Wednesday, September 7, 2011

The trouble with the feed-in tariff


By Fernando Fajardo
Cebu Daily News
11:04 am | Wednesday, August 24th, 2011

Many are still not aware of this but the so-called feed-in tariff when put into effect in the power sector is going to affect all of us. What is this new animal called feed-in tariff? How will it affect us?

As a background, Republic Act 9513 or the Renewable Energy Act of 2008 promotes the country’s development, utilization and commercialization of renewable energy resources. It provides that all stakeholders in the electric power industry shall contribute to the growth of the renewable energy industry of the country. To meet this objective, the National Renewable Energy Board (NREB), which is also created under the law, is empowered to set the minimum percentage of generation from eligible renewable energy resources and determine to which sector renewable portfolio standards shall be imposed on a per-grid basis.

To accelerate the development of emerging renewable energy resources, a feed-in tariff system for electricity produced from wind, solar, ocean, run-of-river hydropower and biomass the NREB is mandated to formulate and promulgate feed-in tariff system rules. The rule is supposed to cover the following areas of concerns, among others: (a) priority connections to the grid for electricity generated from emerging renewable energy resources such as wind, solar, ocean, run-of-river hydropower and biomass power plants within the territory of the Philippines; (b) the priority purchase and transmission of, and payment for, such electricity by the grid system operators; (c) determine the fixed tariff to be paid to electricity produced from each type of emerging renewable energy and the mandated number of years for the application of these rates, which shall not be less than 12 years; and (d) the feed-in tariff to be set shall be applied to the emerging renewable energy to be used in compliance with the renewable portfolio standard as provided for in this Act and in accordance with the RPS rules that will be established by the DOE.

What is feed-in tariff?

A feed-in tariff is a system designed to encourage the investment and use of renewable energy resources.
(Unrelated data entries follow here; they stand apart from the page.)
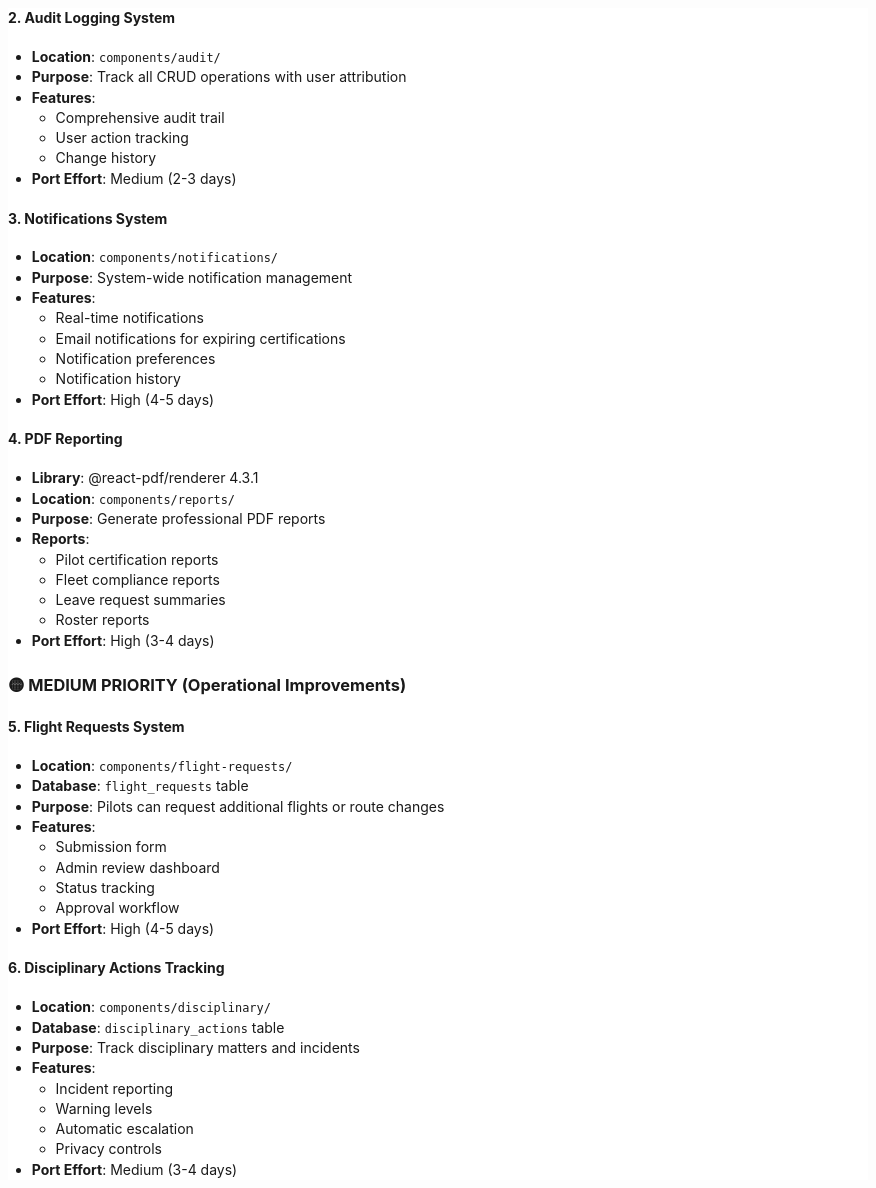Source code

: #### 2. Audit Logging System
- **Location**: `components/audit/`
- **Purpose**: Track all CRUD operations with user attribution
- **Features**:
  - Comprehensive audit trail
  - User action tracking
  - Change history
- **Port Effort**: Medium (2-3 days)

#### 3. Notifications System
- **Location**: `components/notifications/`
- **Purpose**: System-wide notification management
- **Features**:
  - Real-time notifications
  - Email notifications for expiring certifications
  - Notification preferences
  - Notification history
- **Port Effort**: High (4-5 days)

#### 4. PDF Reporting
- **Library**: @react-pdf/renderer 4.3.1
- **Location**: `components/reports/`
- **Purpose**: Generate professional PDF reports
- **Reports**:
  - Pilot certification reports
  - Fleet compliance reports
  - Leave request summaries
  - Roster reports
- **Port Effort**: High (3-4 days)

### 🟡 MEDIUM PRIORITY (Operational Improvements)

#### 5. Flight Requests System
- **Location**: `components/flight-requests/`
- **Database**: `flight_requests` table
- **Purpose**: Pilots can request additional flights or route changes
- **Features**:
  - Submission form
  - Admin review dashboard
  - Status tracking
  - Approval workflow
- **Port Effort**: High (4-5 days)

#### 6. Disciplinary Actions Tracking
- **Location**: `components/disciplinary/`
- **Database**: `disciplinary_actions` table
- **Purpose**: Track disciplinary matters and incidents
- **Features**:
  - Incident reporting
  - Warning levels
  - Automatic escalation
  - Privacy controls
- **Port Effort**: Medium (3-4 days)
Three factors are considered in the system. The first is guaranteed access to the power grid, like the Visayas Grid which is operated by the National Grid Corp. of the Philippines. The second is the long-term contracts for the electricity produced, and third is the purchase prices stated in the contract which in the case of the Philippines is determined by the National Renewable Energy Board and approved by the Energy Regulatory Commission.

The NREB was supposed to come out with the rules one year of the signing of the act in 2008. Many prospective investors in renewable energy or RE were concerned that the NREB took so long to promulgate the rules since the delay also caused them to be unsure of the return of their investments. However, now that it is out, many sectors are also unhappy. The problem is that while the new rules will now open the way for RE investors to finish their investment plans and implement them, many investors in the different sectors of the economy might also decide not to invest anymore because of the impact of the new rules in making the cost of electricity much higher than they are today, which already happens to be one, if not the highest in Asia.
What exactly are the proposed the feed-in rate rates?

The proposed rates, which are still subject to public hearing next month in Manila and here in Cebu, are as follows: P7 per kilowatt-hour (kWh) for biomass, P6.15/kWh for run-of-river hydroelectricity, P10.37/kWh for wind power, P17.65/kWh for ocean technology and P17.95/kWh for solar power. With these recommended rate, the NREB also proposed to be installed for renewable energy resources at 760 megawatts (MW), consisting of 250 MW each for hydro and biomass, 200 MW for wind, 50 MW for solar and 10 MW for ocean technology.

The Foundation for Economic Freedom is one of the groups that already strongly stated its strong objection to the proposal. In its position paper, it said that while they do not oppose renewable energy it is against the plan to make the consumers and industries in the country to cover the estimated additional P8 billion in additional payment for the use of electricity in the next 20 years to subsidize and guarantee the profit of the RE developers. What is prudent according to the FEF is to wait, given the advances in the development of new technology in the power sector, until the cost of solar and wind power drops to parity with conventional sources which are more efficient. Instead of putting more RE projects which are very expensive, the FEF proposed instead to rehabilitate and improve existing hydro and geothermal sources, which produce energy far cheaper than wind or solar. It cited that 15,000 megawatts of power from these two sources alone remained untapped.

This issue is really more complicated than it seems and it is really not easy to judge immediately if this is going to be for the good of all of us in the country. So let us watch out for the public hearing. If you are interested, I was told that the public hearing in Cebu will be on Sept. 27.